00:25Je mettrais une grande scène centrale et ronde
00:29au milieu de la place.
00:31Où Touda danse.
00:32Exactement.
00:34Je ramènerais l'orchestre et j'irais à Nisrine.
00:37Vas-y.
00:38Et là, on aurait la preuve que tout le monde aime Touda.
00:41On est venus au Festival de Marrakech pour présenter Touda au public marocain.
00:48C'était un public qui est le public naturel du film, évidemment,
00:52qui a vibré au son de la haïta que chante Nisrine dans le film,
00:57au son de ces shikhats, qui sont des personnages très proches de nous,
01:02ici, dans la culture marocaine.
01:09Chaque fois qu'on va dans un événement, un mariage, un baptême,
01:14une circoncision, ou un mausème,
01:19et bien, il y a une shikhat qui chante, tout le monde se lève,
01:23et ça relève presque d'une forme de trance.

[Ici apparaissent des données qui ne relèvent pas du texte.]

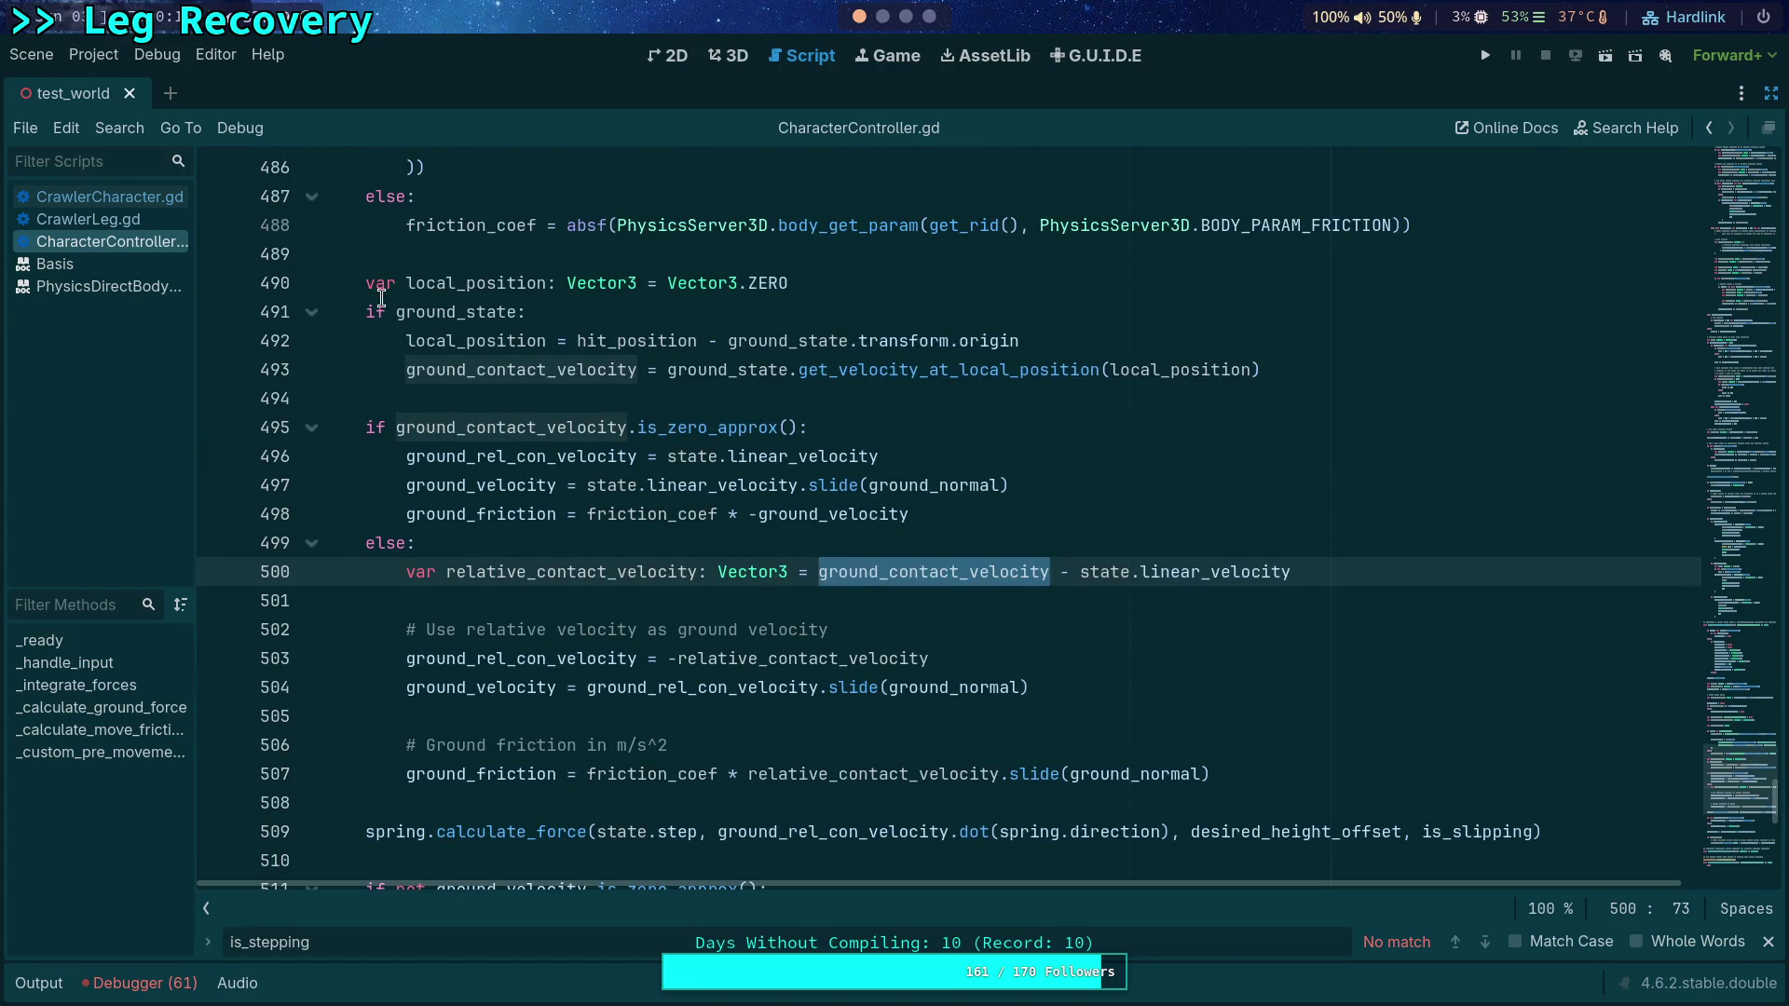
{"action": "left_click", "coordinate": [135, 200]}
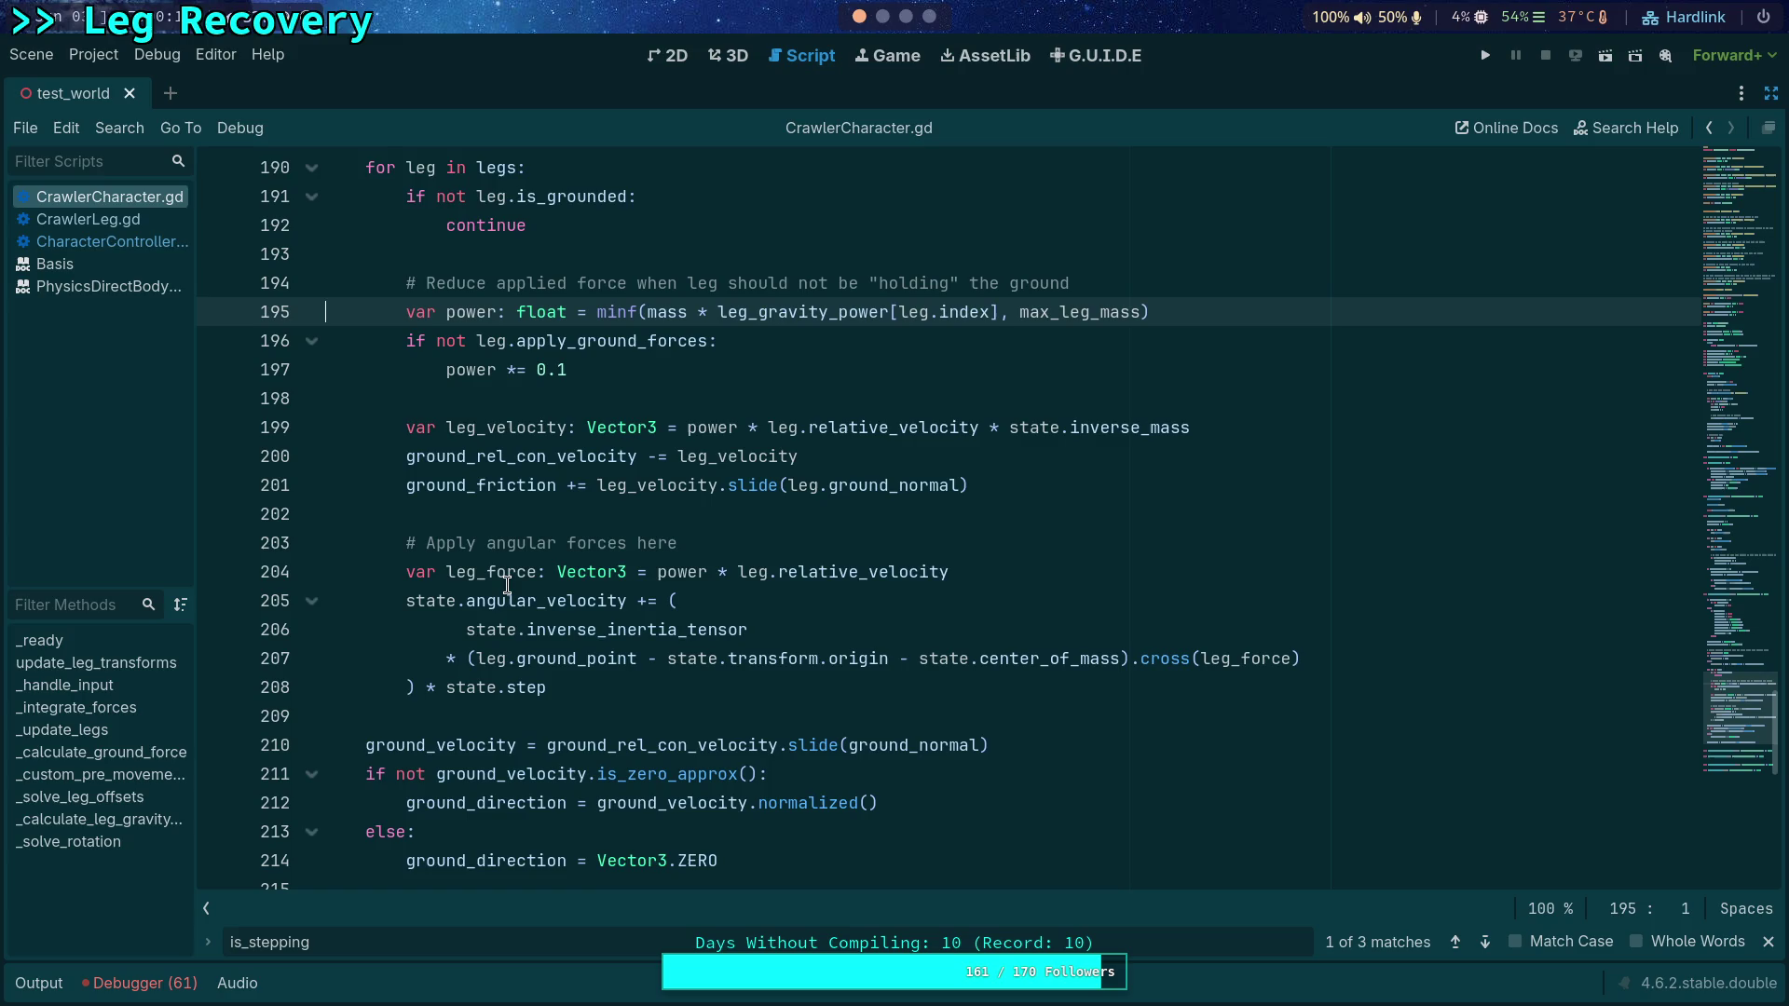
{"action": "left_click", "coordinate": [110, 216]}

01:26C'est dans les gènes, et donc, le public, en découvrant le film,
01:31quelque part, il s'est aussi, comment dire, rapproché de ces femmes
01:37qu'il a l'habitude de côtoyer dans sa vie de tous les jours,
01:39mais qui sont des femmes avec une relation assez ambivalente,
01:43parce qu'à la fois, on les adore et en même temps, on les déteste.
01:47Pourquoi ?
01:48Parce que c'est des femmes indépendantes, libres, fortes, puissantes,
01:52et parce qu'elles vont chanter dans des lieux, des cabarets,
01:57des lieux où il y a de l'alcool, de l'argent qui circule à flot,
02:00et que petit à petit, leur image, à travers le temps, s'est pervertie.
02:04Et là, Touda, un personnage qui interprète Nisrine dans le film,
02:10quelque part, leur redonne un statut et leur redonne une dignité.
02:12Voilà, on va rentrer dans le centre culturel Les Étoiles de la Médina.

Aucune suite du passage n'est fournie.